Why has the UK been slower to digitalise?
In recent years, digital transformation has become a focal point for both government and industries worldwide. In the UK’s 2022 digital strategy, the Minister for Tech and the Digital Economy highlighted the £5 billion+ that UK businesses spent on digital R&D in 2020 alone — while emphasising a desire to go ‘further and faster’.
But, despite the ‘enduring spirit of innovation’ the Government champions, the UK has lagged behind others when it comes to digitisation.
In response to the pandemic, a report from Manpower Group showed that only 23% of British businesses have directly accelerated their digital transformation plans, compared to 38% globally.
What’s more, a study by EY last year showed that, of the CFOs in large organisations surveyed, only 11% considered themselves to be at an ‘advanced’ stage of digitisation.
The UK’s digital lag applies to the Government, too, which acknowledges the National Audit Office (NAO)’s finding that previous attempts at digital transformation had ‘lacked specificity, cross-government endorsement, clear lines of accountability and business ownership. Subsequently, former flagship programmes have slowly shut down and failed to deliver results.’
But, if not for want of trying, why has the UK been slow to digitalise?
Initial cost barrier
Undeniably, digitising comes at a cost.
A 2019 report commissioned by the Department for Business, Energy & Industrial Strategy (BEIS) found that businesses, particularly SMEs, often feel inhibited from innovating or improving processes because of the material challenges they face.
Whether they’re struggling to access funding or feel the need to turn a profit before investing in digital transformation, the decision often tends to get kicked down the road.
This cost factor doesn’t just prohibit SMEs — the UK Government also recognises that it’s ‘held back by costly and outdated technology’ and ‘does not leverage scale in technology procurement’.
Choice paralysis and a skills gap
The overwhelming amount of choice available is also a significant barrier to digitisation — with 44% of UK SMEs saying there’s ‘too much confusing information’ about established tech solutions.
Choice paralysis, combined with the extent to which business leaders are aware of external competition, shapes their openness to integrating new procedures in order to stay abreast of industry developments, the BEIS report states.
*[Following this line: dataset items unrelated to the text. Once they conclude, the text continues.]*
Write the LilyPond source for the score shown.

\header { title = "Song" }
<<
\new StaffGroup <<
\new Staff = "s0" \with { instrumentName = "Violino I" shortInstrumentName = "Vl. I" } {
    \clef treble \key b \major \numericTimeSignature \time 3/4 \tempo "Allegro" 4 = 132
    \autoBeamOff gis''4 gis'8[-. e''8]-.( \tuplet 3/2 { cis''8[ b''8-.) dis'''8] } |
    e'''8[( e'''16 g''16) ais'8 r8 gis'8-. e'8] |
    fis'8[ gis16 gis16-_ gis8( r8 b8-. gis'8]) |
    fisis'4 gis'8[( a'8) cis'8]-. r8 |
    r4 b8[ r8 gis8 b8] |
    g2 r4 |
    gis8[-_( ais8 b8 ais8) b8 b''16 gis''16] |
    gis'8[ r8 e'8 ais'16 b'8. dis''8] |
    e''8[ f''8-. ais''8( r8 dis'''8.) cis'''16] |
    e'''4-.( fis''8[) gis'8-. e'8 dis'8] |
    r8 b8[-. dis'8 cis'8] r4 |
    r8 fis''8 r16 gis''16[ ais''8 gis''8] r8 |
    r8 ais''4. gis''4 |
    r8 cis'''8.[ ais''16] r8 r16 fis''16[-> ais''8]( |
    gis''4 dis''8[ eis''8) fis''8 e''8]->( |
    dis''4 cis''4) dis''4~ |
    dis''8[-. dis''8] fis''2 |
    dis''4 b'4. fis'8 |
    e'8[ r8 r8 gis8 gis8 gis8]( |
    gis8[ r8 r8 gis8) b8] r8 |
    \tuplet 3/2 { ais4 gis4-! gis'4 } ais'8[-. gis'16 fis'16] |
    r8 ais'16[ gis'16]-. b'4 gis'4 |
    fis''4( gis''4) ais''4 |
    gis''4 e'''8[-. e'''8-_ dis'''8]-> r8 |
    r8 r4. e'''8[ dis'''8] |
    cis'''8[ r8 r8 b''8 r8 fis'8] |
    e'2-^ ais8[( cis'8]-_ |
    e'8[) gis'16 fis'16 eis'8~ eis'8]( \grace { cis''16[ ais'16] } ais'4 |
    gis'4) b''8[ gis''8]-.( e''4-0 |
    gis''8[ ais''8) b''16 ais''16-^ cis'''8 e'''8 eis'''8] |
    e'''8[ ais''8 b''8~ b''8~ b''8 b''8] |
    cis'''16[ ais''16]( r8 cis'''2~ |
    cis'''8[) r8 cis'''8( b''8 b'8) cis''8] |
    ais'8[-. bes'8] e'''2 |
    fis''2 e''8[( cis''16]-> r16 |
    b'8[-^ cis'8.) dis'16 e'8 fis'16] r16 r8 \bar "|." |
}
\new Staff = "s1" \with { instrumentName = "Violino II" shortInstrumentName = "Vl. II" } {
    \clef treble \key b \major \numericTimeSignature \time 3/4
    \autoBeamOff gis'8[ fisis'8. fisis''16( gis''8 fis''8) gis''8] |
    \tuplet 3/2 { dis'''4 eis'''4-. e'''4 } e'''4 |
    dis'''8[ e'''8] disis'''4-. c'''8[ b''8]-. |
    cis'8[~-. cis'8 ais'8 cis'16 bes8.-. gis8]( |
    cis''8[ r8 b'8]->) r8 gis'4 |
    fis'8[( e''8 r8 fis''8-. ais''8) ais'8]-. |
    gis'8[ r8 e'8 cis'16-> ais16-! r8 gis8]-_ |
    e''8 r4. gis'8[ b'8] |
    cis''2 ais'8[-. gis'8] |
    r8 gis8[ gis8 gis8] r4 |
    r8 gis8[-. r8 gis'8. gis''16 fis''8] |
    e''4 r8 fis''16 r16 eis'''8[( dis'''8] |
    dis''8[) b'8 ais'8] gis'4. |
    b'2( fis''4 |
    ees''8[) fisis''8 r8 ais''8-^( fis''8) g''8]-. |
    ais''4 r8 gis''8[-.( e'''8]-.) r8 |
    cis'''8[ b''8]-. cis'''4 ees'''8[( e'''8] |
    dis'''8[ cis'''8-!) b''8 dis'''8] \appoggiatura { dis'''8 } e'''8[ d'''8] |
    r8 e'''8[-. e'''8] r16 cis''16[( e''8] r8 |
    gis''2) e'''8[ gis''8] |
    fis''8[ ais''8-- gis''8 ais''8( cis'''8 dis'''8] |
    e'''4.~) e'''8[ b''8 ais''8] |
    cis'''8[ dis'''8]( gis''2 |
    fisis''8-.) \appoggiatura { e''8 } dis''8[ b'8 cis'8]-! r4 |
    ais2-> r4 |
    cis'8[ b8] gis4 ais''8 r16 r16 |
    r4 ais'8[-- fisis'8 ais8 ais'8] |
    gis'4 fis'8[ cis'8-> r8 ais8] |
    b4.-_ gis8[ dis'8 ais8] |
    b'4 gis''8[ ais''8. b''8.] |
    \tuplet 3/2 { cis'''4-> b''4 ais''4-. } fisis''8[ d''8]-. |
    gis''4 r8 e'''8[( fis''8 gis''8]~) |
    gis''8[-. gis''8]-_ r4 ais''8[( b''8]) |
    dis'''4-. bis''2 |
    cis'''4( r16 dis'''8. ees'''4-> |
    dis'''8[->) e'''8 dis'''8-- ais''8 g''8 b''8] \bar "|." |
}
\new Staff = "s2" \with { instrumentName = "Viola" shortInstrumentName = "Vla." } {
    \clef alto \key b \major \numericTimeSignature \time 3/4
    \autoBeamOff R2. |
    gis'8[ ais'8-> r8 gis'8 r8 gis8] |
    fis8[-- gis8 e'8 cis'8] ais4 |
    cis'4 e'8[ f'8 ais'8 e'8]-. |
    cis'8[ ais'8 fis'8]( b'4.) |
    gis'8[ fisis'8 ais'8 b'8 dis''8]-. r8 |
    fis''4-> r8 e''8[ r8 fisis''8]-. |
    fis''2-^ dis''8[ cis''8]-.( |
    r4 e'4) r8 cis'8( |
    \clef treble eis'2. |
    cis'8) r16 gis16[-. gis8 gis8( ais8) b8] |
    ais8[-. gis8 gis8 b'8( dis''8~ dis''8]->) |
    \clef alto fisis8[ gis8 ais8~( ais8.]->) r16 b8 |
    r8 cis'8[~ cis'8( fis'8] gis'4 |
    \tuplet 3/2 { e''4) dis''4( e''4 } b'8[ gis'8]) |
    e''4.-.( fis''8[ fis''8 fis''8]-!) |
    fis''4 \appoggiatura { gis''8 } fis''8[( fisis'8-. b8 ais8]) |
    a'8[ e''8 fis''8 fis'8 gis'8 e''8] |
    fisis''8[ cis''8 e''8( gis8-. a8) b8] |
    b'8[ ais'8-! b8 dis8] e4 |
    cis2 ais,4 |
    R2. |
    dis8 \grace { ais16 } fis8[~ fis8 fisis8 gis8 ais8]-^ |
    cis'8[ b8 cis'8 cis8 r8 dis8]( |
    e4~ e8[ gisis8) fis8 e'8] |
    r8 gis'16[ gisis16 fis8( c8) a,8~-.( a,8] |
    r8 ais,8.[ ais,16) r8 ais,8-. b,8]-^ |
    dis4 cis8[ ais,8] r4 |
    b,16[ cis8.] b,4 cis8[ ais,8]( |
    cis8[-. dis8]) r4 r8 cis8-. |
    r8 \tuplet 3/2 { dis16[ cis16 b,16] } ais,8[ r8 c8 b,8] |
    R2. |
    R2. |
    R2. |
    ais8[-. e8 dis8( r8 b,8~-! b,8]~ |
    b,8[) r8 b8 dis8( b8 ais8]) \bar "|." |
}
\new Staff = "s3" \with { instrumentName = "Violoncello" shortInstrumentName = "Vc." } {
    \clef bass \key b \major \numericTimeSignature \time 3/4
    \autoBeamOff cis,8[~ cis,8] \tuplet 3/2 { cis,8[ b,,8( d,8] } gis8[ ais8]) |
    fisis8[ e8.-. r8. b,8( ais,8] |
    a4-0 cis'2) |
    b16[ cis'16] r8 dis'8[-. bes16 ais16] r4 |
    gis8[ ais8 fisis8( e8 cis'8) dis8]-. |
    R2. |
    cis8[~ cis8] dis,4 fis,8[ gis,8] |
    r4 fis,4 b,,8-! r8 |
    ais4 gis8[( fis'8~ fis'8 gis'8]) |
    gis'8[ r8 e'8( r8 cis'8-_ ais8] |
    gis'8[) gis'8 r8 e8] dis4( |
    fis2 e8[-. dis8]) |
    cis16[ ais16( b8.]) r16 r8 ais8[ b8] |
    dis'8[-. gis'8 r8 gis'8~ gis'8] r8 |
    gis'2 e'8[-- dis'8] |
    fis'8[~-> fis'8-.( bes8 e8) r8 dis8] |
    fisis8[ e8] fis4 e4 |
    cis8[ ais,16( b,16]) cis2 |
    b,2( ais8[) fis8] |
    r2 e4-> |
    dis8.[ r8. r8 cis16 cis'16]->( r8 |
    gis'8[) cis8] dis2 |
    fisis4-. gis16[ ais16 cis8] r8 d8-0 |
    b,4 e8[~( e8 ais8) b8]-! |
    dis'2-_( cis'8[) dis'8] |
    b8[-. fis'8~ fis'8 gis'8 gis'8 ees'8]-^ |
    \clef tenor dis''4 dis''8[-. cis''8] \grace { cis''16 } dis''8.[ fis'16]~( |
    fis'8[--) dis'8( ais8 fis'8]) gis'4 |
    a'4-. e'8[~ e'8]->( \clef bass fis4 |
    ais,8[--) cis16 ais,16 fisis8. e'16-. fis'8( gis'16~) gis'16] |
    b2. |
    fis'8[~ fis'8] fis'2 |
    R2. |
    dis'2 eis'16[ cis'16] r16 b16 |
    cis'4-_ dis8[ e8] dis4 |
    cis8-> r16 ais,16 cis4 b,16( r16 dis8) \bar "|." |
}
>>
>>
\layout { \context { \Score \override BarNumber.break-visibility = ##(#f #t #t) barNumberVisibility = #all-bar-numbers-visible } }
A lack of skilled digital leadership, too, impedes progress in the public sector as well as in businesses, with the Government struggling to attract top digital talent and build digital capabilities in-house at scale.
Mismatched culture and attitudes
The NAO highlights a UK-wide tendency to blame tech when attempts to digitalise don’t work perfectly — which means businesses are reluctant to try again.
But in reality, it says, ‘when large digital business change programmes run into difficulty, there is rarely a single, isolated reason which causes [them] to fail. Many face intrinsic business challenges as well as technical challenges.’
The Global Center for Digital Business Transformation calls organisational change the ‘foundation’ of digital business transformation — because it revolves around changing the way people work, challenging their mindsets and the daily processes they rely on.
For UK SMEs, a business’s ability to deal with change significantly impacts the likelihood of them adopting new processes. For example, perceiving digitisation as a necessary part of running a successful business, versus sticking to ‘tried and tested’ methods.
An opportunity for accountants
While the barriers above may cause UK businesses to move slowly, one thing is clear: they recognise the tangible efficiency that adopting accountancy software brings.
When shown examples of new tech, SMEs were much more inclined to view accountancy software as more applicable to them, compared to HR or CRM software, for example — deeming it ‘useful’ with a clear time-saving benefit.
Hesitancy, however, comes in when businesses must buy software without trying it first — and most SMEs look for advice from their accountant on which product to purchase.
With demonstrated productivity improvements awaiting businesses that proactively adopt digital technologies, accountants have a real opportunity to help clarify the tech landscape and encourage growth.
To echo the UK’s digital strategy, our ‘economic future, jobs, wage levels, prosperity, national security, cost of living, productivity, ability to compete globally and geo-political standing in the world’ are all reliant on continued and growing success in digital technology.
By helping to remove barriers and encourage tech adoption among their clients, perhaps accountants can help galvanise that.